Bilan

Petrobras: Trois sociétés brésiliennes doivent payer 200 millions à la Suisse

La justice suisse a condamné le groupe brésilien du bâtiment Odebrecht et une de ses filiales à lui verser 117 millions de francs, et une troisième société brésilienne à payer 94,5 millions.

Les versements pour corruption examinés par le Brésil ont vraisemblablement transité par ces établissements.

Crédits: AFP

La justice suisse a condamné le groupe brésilien du bâtiment Odebrecht et une de ses filiales à lui verser 117 millions de francs dans le cadre du scandale de corruption touchant le géant pétrolier Petrobras. Une troisième société brésilienne impliquée devra verser une compensation de 94,5 millions de francs.

"Cette condamnation intervient dans le cadre d'une clôture de la procédure initiée par la Suisse et coordonnée avec le Brésil et les Etats-Unis", a indiqué mercredi le ministère public de la Confédération (MPC), dans un communiqué.

Par ordonnance pénale, le MPC a reconnu Odebrecht et sa filiale Construtora Norberto Odebrecht SA (CNO) coupables d'infraction à l'art. 102 al. 2 du Code pénal. Elles "n'ont pas pris toutes les mesures d'organisation raisonnables et nécessaires pour empêcher la corruption d'agents publics étrangers et le blanchiment d'argent", précise le MPC. Ces deux sociétés sont condamnées à payer solidairement 117 millions de francs à la Suisse.

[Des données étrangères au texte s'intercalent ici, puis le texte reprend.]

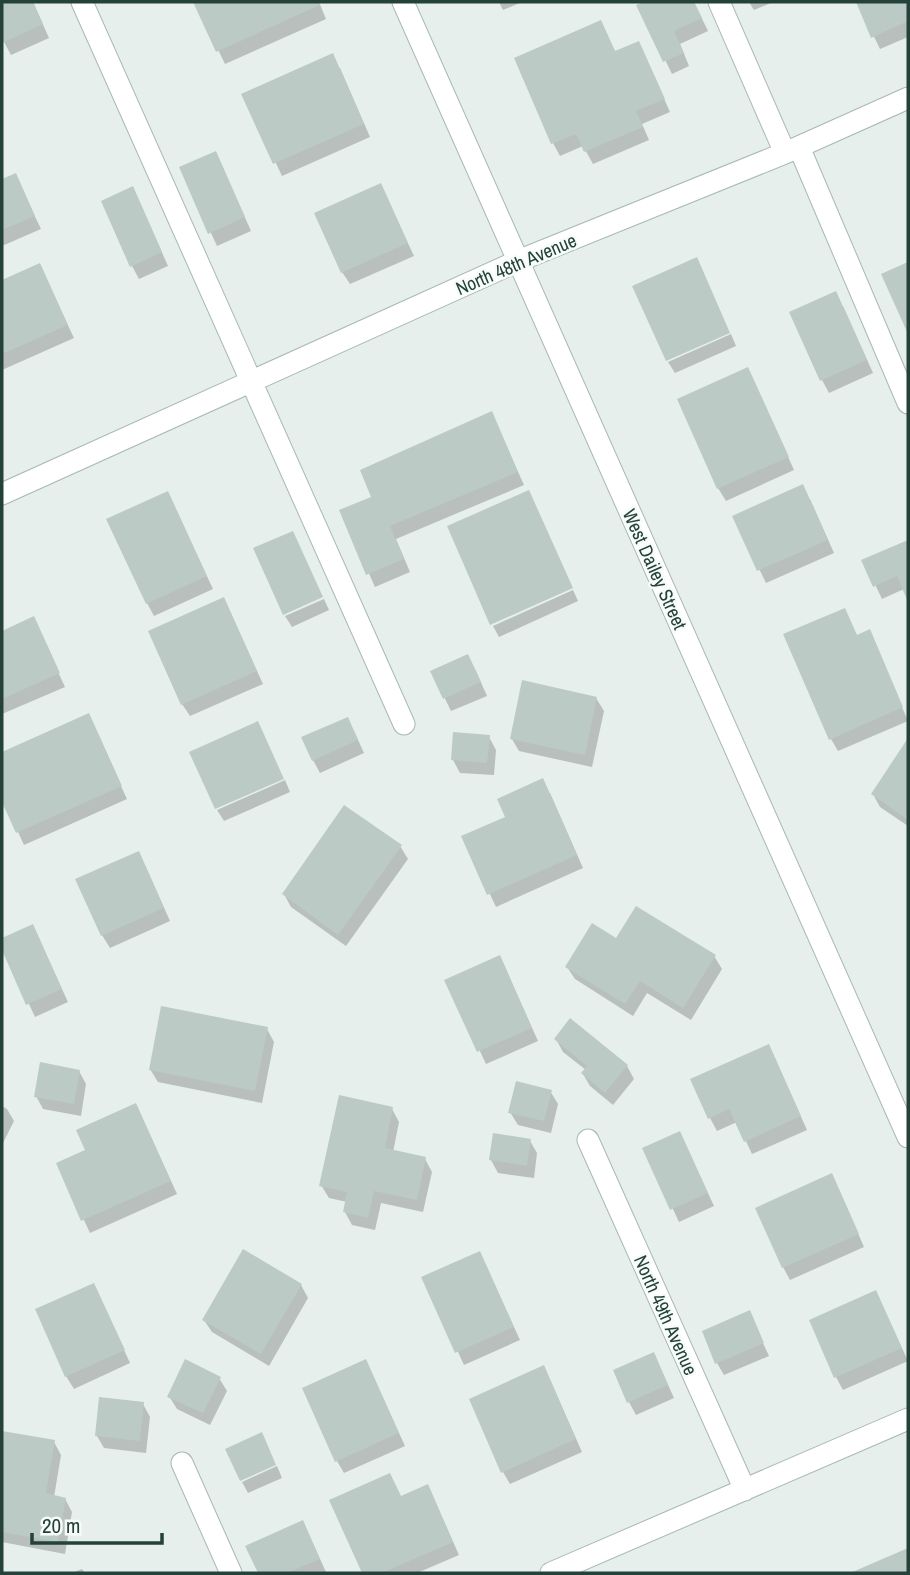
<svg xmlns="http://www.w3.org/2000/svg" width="910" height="1575" font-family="'Archivo Narrow',sans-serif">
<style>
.shadow{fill:#0003}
.building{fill:#bbcac4}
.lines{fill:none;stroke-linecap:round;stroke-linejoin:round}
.minor-casing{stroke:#a8b8b2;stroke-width:23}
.minor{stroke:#fff;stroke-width:21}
.labels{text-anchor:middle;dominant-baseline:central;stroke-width:5;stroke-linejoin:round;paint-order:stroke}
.street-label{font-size:19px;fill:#24423a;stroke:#f7fbf9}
</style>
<rect width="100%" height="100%" fill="#e6efeb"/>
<path class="shadow" d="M2 2H33L49 38 11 55 2 38Z
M195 2H319L326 19 225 64Z
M499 2H522L503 10Z
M648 2H694L708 31 680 44 689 66 672 74 639 6Z
M749 2H773L754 10Z
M857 2H908V37L880 49Z
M600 22 616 53 645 56 670 112 642 124 649 140 593 164 583 146 560 156 553 143Z
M340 68 370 137 282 176 244 95Z
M222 166 251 231 217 246 181 168Z
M15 175 41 229 2 246V181Z
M381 186 414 256 350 284 342 272Z
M139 201 168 266 139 279 132 266Z
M39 265 74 338 2 370V282Z
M843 306 873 373 829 393 822 380Z
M731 334 736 346 675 373 668 362Z
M748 369 794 470 726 501 718 488Z
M492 414 524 485 396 539 410 572 375 587 341 511 374 498Z
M810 499 834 553 766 583 734 517Z
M174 506 213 589 154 616 147 603Z
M908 542V597L904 589 882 599 864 561Z
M573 590 578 601 499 637 493 626Z
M224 599 263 684 190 716 182 704Z
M324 599 329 610 292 627 285 616Z
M33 618 65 687 2 714V633Z
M869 631 908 721 838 751 831 739 857 636Z
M475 669 487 696 451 711 432 672Z
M596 698 604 711 592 767 519 751 512 739Z
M88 715 127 799 24 845 2 797V754Z
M354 731 364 753 320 773 313 760Z
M489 737 496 750 494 775 460 773 453 760Z
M908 742V826L880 807 873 794Z
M285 780 290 792 224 821 217 810Z
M550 793 583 868 496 907 463 837 507 818Z
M400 846 408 859 346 946 291 907 284 894Z
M145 865 170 921 110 948 102 935Z
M33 926 68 1002 35 1017 2 946V940Z
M616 941 714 956 722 969 691 1020 647 993 633 1016 575 979 567 967Z
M506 970 538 1041 486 1064 447 981Z
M267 1029 274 1042 262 1103 158 1082 150 1069Z
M556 1039 627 1066 634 1079 613 1105 590 1086 583 1074 586 1070 563 1052Z
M775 1059 807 1130 752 1154 737 1122 717 1131 710 1118Z
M79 1071 86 1084 81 1116 43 1109 36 1096Z
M550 1091 558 1104 551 1133 518 1125 510 1112Z
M2 1106 7 1109 14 1121 2 1145Z
M392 1109 399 1122 393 1152 425 1159 432 1172 423 1212 381 1203 375 1230 352 1225 345 1212 347 1202 329 1198 321 1185Z
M142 1118 177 1194 90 1233 58 1164 87 1151Z
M680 1133 714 1206 679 1222 645 1149Z
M530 1141 537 1153 534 1178 498 1173 491 1160Z
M838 1188 864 1247 790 1280 783 1267Z
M486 1266 520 1340 464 1365 424 1278Z
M94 1285 130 1363 74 1389 66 1376Z
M301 1285 308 1298 269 1366 212 1332 204 1320Z
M876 1292 908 1361 843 1390 836 1377Z
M749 1313 769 1356 724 1375 717 1363Z
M660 1367 674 1398 636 1415 629 1402Z
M372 1374 405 1446 344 1473 337 1461Z
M219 1378 227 1391 210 1425 177 1409 169 1396Z
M550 1380 582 1452 510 1484 503 1472Z
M143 1404 150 1417 146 1453 104 1448 97 1436Z
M2 1433 54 1442 61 1455 54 1497 65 1499 72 1512 65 1554 2 1542Z
M277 1466 282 1478 248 1493 242 1482Z
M402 1498 434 1499 459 1555 417 1573H364L331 1501Z
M309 1535 326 1572 260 1573 248 1547Z
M82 1569 85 1573H72Z"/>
<path class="building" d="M2 2H33L43 24 2 43Z
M193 2H319L320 5 216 52Z
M644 2H694L702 18 674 31 684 53 663 62 636 5Z
M856 2H908V21L871 38Z
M601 20 615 51 639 41 665 99 636 111 643 127 584 152 576 134 551 144 514 58Z
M333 53 364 124 273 164 241 94Z
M216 151 245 217 208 234 179 167Z
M16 173 35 216 2 230V179Z
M381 183 408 243 341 273 314 213Z
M133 186 162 252 130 267 101 201Z
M697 257 730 333 666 361 632 286Z
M908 262V334L881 274Z
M40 263 68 325 2 354V280Z
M836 291 867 360 820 381 789 312Z
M748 367 789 457 717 489 677 399Z
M492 411 518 472 390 526 404 559 366 575 339 510 371 497 360 470Z
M803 484 828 540 757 571 732 516Z
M529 490 573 588 490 625 447 526Z
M168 491 207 576 146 604 106 519Z
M293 531 323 597 283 615 253 548Z
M908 540V602L897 576 873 587 861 560Z
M224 597 257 671 181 705 148 631Z
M845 608 857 635 870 629 903 707 829 740 783 634Z
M34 616 60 673 2 699V631Z
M468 654 481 682 443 699 430 671Z
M522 680 597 697 585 755 510 739Z
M89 713 122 786 16 833 2 802V752Z
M348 717 358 740 312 761 301 737Z
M258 721 284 779 215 809 189 752Z
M453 732 490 735 487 763 451 760Z
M908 738V820L871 794Z
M543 778 577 855 487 895 461 836 505 817 497 799Z
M344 805 402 845 338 935 282 894Z
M139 851 164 908 101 936 75 879Z
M636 906 716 955 683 1008 640 981 625 1004 565 967 592 923 616 938Z
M33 924 62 989 26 1005 2 950V938Z
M500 955 532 1028 477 1052 444 980Z
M161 1006 268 1027 255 1091 149 1070Z
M570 1018 628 1065 605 1093 581 1073 587 1066 554 1039Z
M769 1044 801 1116 744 1142 729 1109 708 1119 690 1079Z
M40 1062 80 1070 74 1104 34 1097Z
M516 1081 552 1090 544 1121 508 1113Z
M339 1095 393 1107 385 1148 426 1157 417 1200 374 1191 368 1218 343 1212 347 1192 319 1186Z
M136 1103 171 1181 81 1221 56 1163 85 1150 76 1130Z
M680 1131 708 1193 670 1210 642 1148Z
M493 1133 531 1139 527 1166 489 1160Z
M832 1173 859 1234 782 1268 755 1208Z
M243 1249 302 1284 261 1354 202 1320Z
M480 1251 514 1327 455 1353 421 1277Z
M94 1283 125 1350 65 1377 35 1309Z
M876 1290 902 1348 834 1378 809 1320Z
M750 1310 764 1343 715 1364 702 1331Z
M654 1352 668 1385 627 1403 613 1370Z
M185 1359 221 1377 203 1413 167 1397Z
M366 1359 399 1433 335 1462 302 1388Z
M544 1365 576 1439 501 1473 469 1399Z
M99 1397 144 1402 140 1441 95 1436Z
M2 1431 55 1440 46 1493 66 1498 58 1542 2 1532Z
M262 1432 276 1465 240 1481 225 1449Z
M390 1473 401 1496 428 1484 453 1542 382 1573H362L329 1500Z
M303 1520 320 1559 287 1573H258L245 1546Z
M908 1548V1573H850Z"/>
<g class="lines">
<g class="minor-casing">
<path id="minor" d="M82 2 404 724
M403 2 908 1137
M719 2 785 153
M799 147 908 403
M2 494 518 261 785 153 908 98
M588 1140 745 1490
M182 1463 231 1573
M551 1573 908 1419"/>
</g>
<use href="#minor" class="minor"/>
</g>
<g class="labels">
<g class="street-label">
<text transform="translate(516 264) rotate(-23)">North 48th Avenue</text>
<text transform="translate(655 569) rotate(66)">West Dailey Street</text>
<text transform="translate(666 1315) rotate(66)">North 49th Avenue</text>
</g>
</g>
<rect width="910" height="1575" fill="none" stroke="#24423a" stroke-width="7"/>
<path d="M32 1533v10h130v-10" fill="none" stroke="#24423a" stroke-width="3.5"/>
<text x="42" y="1533" font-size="21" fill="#24423a" stroke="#f7fbf9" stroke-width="5" paint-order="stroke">20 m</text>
</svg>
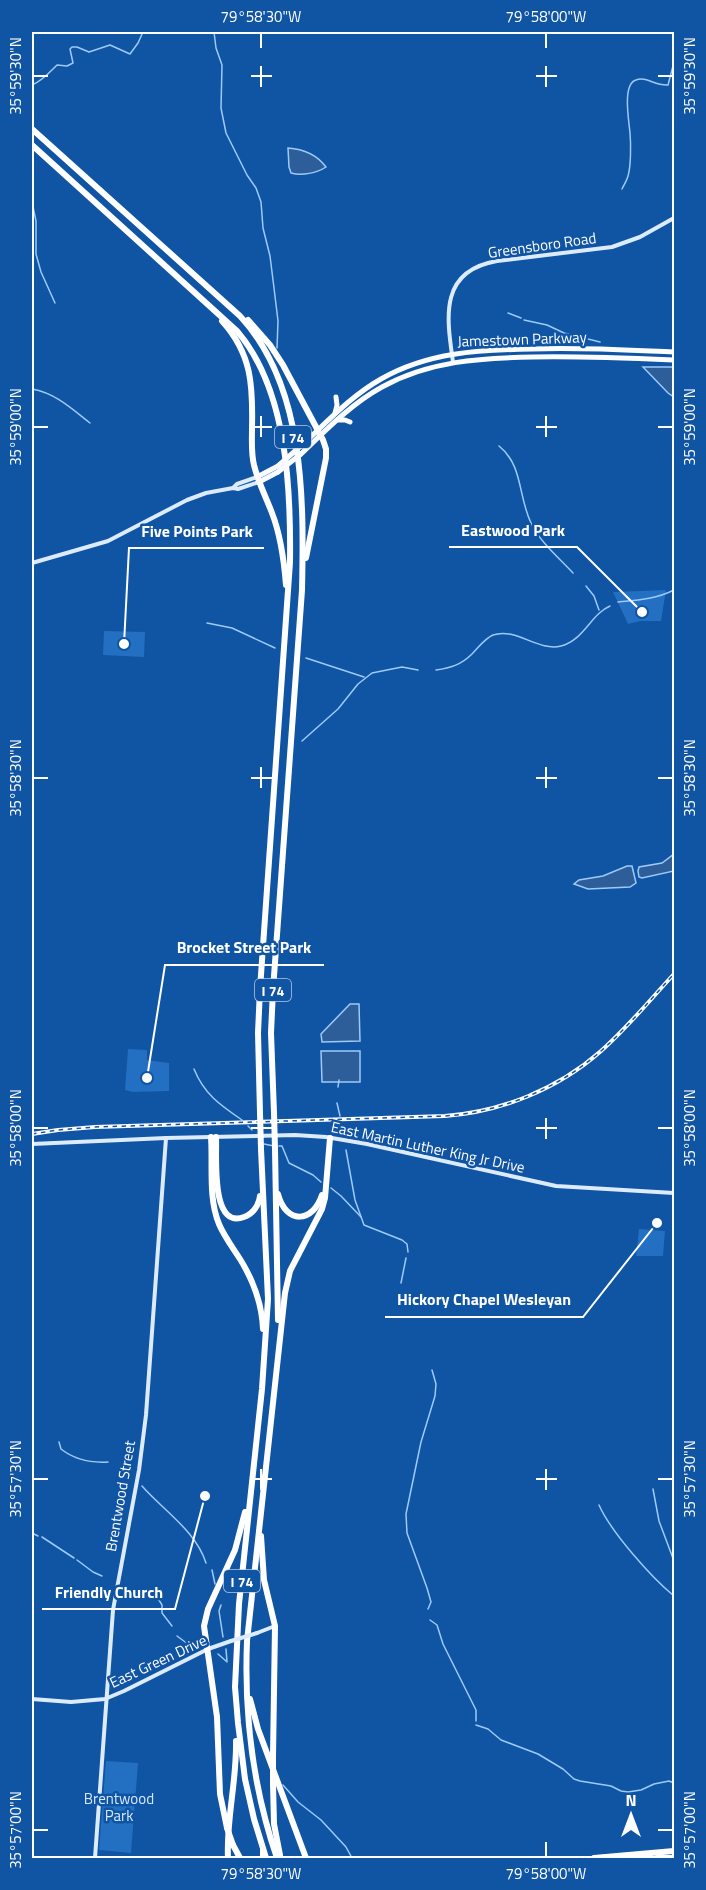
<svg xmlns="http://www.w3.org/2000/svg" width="706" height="1890" viewBox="0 0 706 1890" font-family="'Titillium Web',sans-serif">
<rect width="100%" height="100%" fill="#1054a4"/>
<!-- green -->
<g fill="#236fc2">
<polygon points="666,590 661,621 641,621 628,624 613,592"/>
<polygon points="104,631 145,632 144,657 103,655"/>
<polygon points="128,1049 147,1050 147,1060 169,1063 169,1091 133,1092 125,1090"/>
<polygon points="639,1229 665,1231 663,1256 636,1256"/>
<polygon points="106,1761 138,1763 131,1853 99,1850"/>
</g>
<!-- water -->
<g fill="#2d5e99" stroke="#9dcaf9" stroke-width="1.5">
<path d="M288 148C303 149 317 155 326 167 317 173 302 176 291 173L289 167Z"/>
<polygon points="643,367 674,367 674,397 668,393"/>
<polygon points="674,854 674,871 642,878 639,877 638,871 639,867 662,863"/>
<polygon points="627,866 632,866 636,883 630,887 588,889 574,884 579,880 603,876"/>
<polygon points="350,1004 359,1004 360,1041 322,1042 321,1034"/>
<polygon points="321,1051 360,1051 360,1082 322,1082"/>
</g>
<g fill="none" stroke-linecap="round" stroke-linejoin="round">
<!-- stream -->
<g stroke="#9dcaf9" stroke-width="1.5">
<polyline points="214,32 216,48 222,65 221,108 226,133 247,175 256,188 261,202 263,228 270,256 274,288 278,321 277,348"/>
<path d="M32 85C42 81 49 73 57 65L67 66 73 63 70 49 72 47H77L89 52 110 45 130 54 138 43 143 32"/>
<path d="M622 189C624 185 627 180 628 176 631 166 631 144 630 133 629 121 622 84 636 80 646 76 655 86 668 85L674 62"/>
<polyline points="32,202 36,221 36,254 41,272 55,303"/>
<polyline points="508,313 521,318"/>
<polyline points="524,320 547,325 564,333 600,342"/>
<path d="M32 389C55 393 71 408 90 423"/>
<path d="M499 446C523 465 518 496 531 523 540 542 558 557 573 573"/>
<polyline points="586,586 594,596 599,610"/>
<path d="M618 602C639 600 656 599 674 590"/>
<polyline points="207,623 232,628 275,648"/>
<polyline points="306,658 364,677"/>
<path d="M436 670C450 668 461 665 472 654 479 647 484 639 493 635 516 627 538 652 561 646 584 640 591 614 610 606"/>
<polyline points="302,741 338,709 358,684 372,673 402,667 418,670"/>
<path d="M194 1069C204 1094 220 1105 242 1120"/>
<polyline points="338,1087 339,1080"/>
<polyline points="337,1103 340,1116"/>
<polyline points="341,1123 342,1133"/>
<polyline points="248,1126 252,1130"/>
<polyline points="264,1144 274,1146"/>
<polyline points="279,1146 282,1146 289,1163 313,1175 321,1182"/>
<polyline points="346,1150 355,1200 364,1225 402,1240 407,1244 408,1252"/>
<polyline points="331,1188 341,1196 361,1217"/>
<polyline points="401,1283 406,1258"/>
<path d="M59 1442 61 1449C75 1460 91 1463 108 1462"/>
<path d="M142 1486C163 1510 196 1531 206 1563"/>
<polyline points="653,1489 659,1521 674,1561"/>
<path d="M599 1505C611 1532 651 1577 674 1596"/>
<polyline points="32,1533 38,1536"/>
<polyline points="42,1537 74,1558"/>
<polyline points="77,1560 93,1572 102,1576"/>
<polyline points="212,1570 215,1584"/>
<polyline points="122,1590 149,1595 159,1600 162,1605 162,1613 172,1626"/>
<polyline points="221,1605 219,1611 223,1637"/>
<polyline points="428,1609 431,1602 427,1588 407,1533 406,1514 421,1442 435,1396 436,1384 432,1370"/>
<polyline points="430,1620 437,1625 443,1644 476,1710 476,1721"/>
<polyline points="177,1636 192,1647 197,1648"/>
<polyline points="226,1649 227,1662"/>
<polyline points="218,1654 226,1661"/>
<polyline points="476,1725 488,1729 501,1740 538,1754 563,1769 574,1779 580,1781 611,1786 621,1791 628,1792 641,1790 654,1784 669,1781 674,1783"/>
<polyline points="283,1785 298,1802 321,1820 346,1847 352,1858"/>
</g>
<!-- secondary -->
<g stroke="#dcecfe" stroke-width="4">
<path d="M453 362C447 319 438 271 497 261L612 247 640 237 674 218"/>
<polyline points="234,487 237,484 257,477"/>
<polyline points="32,563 108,541 187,500 206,493 233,488 238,489 259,482"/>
<polyline points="32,1144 166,1138 295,1135 326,1137 367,1144 556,1186 674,1193"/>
<polyline points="257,1633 275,1626"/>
<polyline points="32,1699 71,1702 105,1699 124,1691 208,1649 231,1641"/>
<polyline points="95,1858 113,1610 139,1470 146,1415 166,1138"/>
</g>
<!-- primary -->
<g stroke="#fafcff" stroke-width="5">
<polyline points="335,413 337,405 336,397"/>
<polyline points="337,420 345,420 350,422"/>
<path d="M303 444C328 421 351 396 381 379 428 352 479 350 532 349 580 347 627 350 674 352"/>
<path d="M301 454C326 430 351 404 382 387 429 361 480 358 533 357 580 356 627 358 674 360"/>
<polyline points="257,477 278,466"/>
<polyline points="259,482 278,472"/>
</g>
<!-- highway -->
<g stroke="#fff" stroke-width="6">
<path d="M32 129 240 316C305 386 304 499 302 590L273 990 271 1033 274 1113"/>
<path d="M32 145 237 331C287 389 291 488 290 562L260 989 258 1033 260 1113"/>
<polyline points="248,320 270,345 283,365 323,440 326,449 326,458 306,558"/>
<path d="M222 321C252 354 253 386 252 428 252 441 251 453 254 465 258 482 266 497 272 513 281 536 284 560 286 585"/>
<path d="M211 1137C213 1164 208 1198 219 1224 224 1236 233 1248 240 1259 253 1280 262 1304 263 1329"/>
<path d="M216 1137C217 1155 210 1230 244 1217 253 1214 259 1205 260 1196"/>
<polyline points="261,1149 268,1299 262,1389 239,1604 235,1687 238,1723 245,1779 254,1819 266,1858"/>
<polyline points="275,1149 278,1320"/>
<path d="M278 1194C286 1225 313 1223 322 1195"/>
<polyline points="261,1536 264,1580 275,1626 273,1756"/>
<polyline points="250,1699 258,1729 306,1858"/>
<polyline points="273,1784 274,1824 280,1855"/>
<polyline points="227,1828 220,1794 217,1717 204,1626 208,1609 235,1550 245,1512"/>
<polyline points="233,1845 240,1858"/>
<path d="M228 1858C226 1819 237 1781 236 1741"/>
<path d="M277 1858C253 1788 244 1715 247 1641L285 1293 290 1271 322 1209 325 1198 330 1138"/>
<polyline points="594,1858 674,1851"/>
<polyline points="657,1858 674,1858"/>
</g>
<!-- rail casing -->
<g stroke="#fff" stroke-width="4">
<path id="rail" d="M32 1134 58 1130 95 1127 445 1116C501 1112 558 1089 601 1051 627 1028 650 1000 674 974"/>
</g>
<!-- rail -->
<use href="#rail" stroke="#1054a4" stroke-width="1.5" stroke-dasharray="4.5" stroke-linecap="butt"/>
<!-- secondary-bridge -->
<polyline stroke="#dcecfe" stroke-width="4" points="231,1641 257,1633"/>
<!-- primary-bridge -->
<g stroke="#fafcff" stroke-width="5">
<polyline points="278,466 303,444"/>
<polyline points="278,472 301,454"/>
</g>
<!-- highway-bridge -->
<g stroke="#fff" stroke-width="6">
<polyline points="260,1113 261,1149"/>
<polyline points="274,1113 275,1149"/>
<polyline points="273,1784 273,1756"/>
<polyline points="227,1828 233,1845"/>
</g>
</g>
<!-- ticks -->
<path fill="none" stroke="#fff" stroke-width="2" d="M261 33V48M546 33V48M261 66V87M546 66V87M33 76H48M251 76H272M536 76H557M658 76H673M261 416V437M546 416V437M33 427H48M251 427H272M536 427H557M658 427H673M261 767V788M546 767V788M33 778H48M251 778H272M536 778H557M658 778H673M261 1118V1139M546 1118V1139M33 1128H48M251 1128H272M536 1128H557M658 1128H673M261 1469V1490M546 1469V1490M33 1479H48M251 1479H272M536 1479H557M658 1479H673M33 1830H48M658 1830H673M261 1842V1857M546 1842V1857"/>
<g text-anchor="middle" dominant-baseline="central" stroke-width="5" stroke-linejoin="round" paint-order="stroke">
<!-- shield labels -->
<g fill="#1054a4" stroke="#b7cce4" stroke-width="1.5">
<rect x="275" y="426" width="36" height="22" rx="4.5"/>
<rect x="255" y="979" width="36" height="22" rx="4.5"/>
<rect x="224" y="1570" width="36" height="22" rx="4.5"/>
</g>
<g font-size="14" font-weight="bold" fill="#fff">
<text x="293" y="437">I 74</text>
<text x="273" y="990">I 74</text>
<text x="242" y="1581">I 74</text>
</g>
<!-- street labels -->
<g font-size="15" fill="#fff" stroke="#1054a4">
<text transform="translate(542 245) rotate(-8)">Greensboro Road</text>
<text transform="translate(522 339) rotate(-2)">Jamestown Parkway</text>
<text transform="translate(428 1147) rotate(12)">East Martin Luther King Jr Drive</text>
<text transform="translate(120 1496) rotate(-80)">Brentwood Street</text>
<text transform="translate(158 1661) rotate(-25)">East Green Drive</text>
</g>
<!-- park labels -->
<g font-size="15" fill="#d5e9fe" stroke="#1054a4">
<text x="119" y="1798">Brentwood<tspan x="119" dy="17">Park</tspan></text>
</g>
</g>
<!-- callouts -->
<path fill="none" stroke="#fff" stroke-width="2" d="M642 612L577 547H449M124 644L129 548H264M147 1078L165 965H324M657 1223L583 1317H385M205 1496L175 1609H42"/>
<g fill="#fff" stroke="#1054a4" stroke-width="2">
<circle cx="642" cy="612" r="6"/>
<circle cx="124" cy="644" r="6"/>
<circle cx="147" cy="1078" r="6"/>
<circle cx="657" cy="1223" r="6"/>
<circle cx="205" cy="1496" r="6"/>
</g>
<g font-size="16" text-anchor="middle" font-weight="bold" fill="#fff" stroke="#1054a4" stroke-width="5" stroke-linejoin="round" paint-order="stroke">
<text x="513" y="536">Eastwood Park</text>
<text x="197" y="537">Five Points Park</text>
<text x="244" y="953">Brocket Street Park</text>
<text x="484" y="1305">Hickory Chapel Wesleyan</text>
<text x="109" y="1598">Friendly Church</text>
</g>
<!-- border -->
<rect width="706" height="1890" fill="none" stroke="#1054a4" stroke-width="66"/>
<!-- north arrow -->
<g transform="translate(631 1815)" stroke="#1054a4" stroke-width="4.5" paint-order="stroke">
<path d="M0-4.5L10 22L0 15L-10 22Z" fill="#ffffff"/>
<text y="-9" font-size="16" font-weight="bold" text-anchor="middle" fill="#ffffff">N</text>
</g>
<rect x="33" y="33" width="640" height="1824" fill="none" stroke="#fff" stroke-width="2"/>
<g font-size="15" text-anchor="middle" fill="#fff">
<text x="261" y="22">79°58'30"W</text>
<text x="546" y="22">79°58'00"W</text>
<text transform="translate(16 76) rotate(-90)" y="5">35°59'30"N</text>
<text transform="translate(690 76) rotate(-90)" y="5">35°59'30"N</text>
<text transform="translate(16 427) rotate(-90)" y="5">35°59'00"N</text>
<text transform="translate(690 427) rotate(-90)" y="5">35°59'00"N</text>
<text transform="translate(16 778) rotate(-90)" y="5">35°58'30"N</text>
<text transform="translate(690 778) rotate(-90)" y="5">35°58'30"N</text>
<text transform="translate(16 1128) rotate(-90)" y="5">35°58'00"N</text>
<text transform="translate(690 1128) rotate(-90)" y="5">35°58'00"N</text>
<text transform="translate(16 1479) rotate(-90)" y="5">35°57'30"N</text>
<text transform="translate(690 1479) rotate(-90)" y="5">35°57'30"N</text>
<text transform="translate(16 1830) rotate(-90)" y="5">35°57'00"N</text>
<text transform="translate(690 1830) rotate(-90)" y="5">35°57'00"N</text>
<text x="261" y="1879">79°58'30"W</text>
<text x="546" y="1879">79°58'00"W</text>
</g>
</svg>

Par le biais des mêmes canaux qu'Odebrecht SA et CNO, la société de pétrochimie brésilienne Braskem a elle aussi opéré des "paiements corruptifs", selon le MPC. En Suisse, la procédure dirigée contre Braskem a été classée après que cette dernière a été appelée à rendre des comptes aux Etats-Unis, pour les mêmes paiements corruptifs objet des investigations suisses.

Amende de 4,5 millions

L'ordonnance de classement prononce une créance compensatrice de 94,5 millions de francs. Au total, ce sont dès lors plus de 200 millions de francs qui doivent être payés à la Suisse dans ce contexte.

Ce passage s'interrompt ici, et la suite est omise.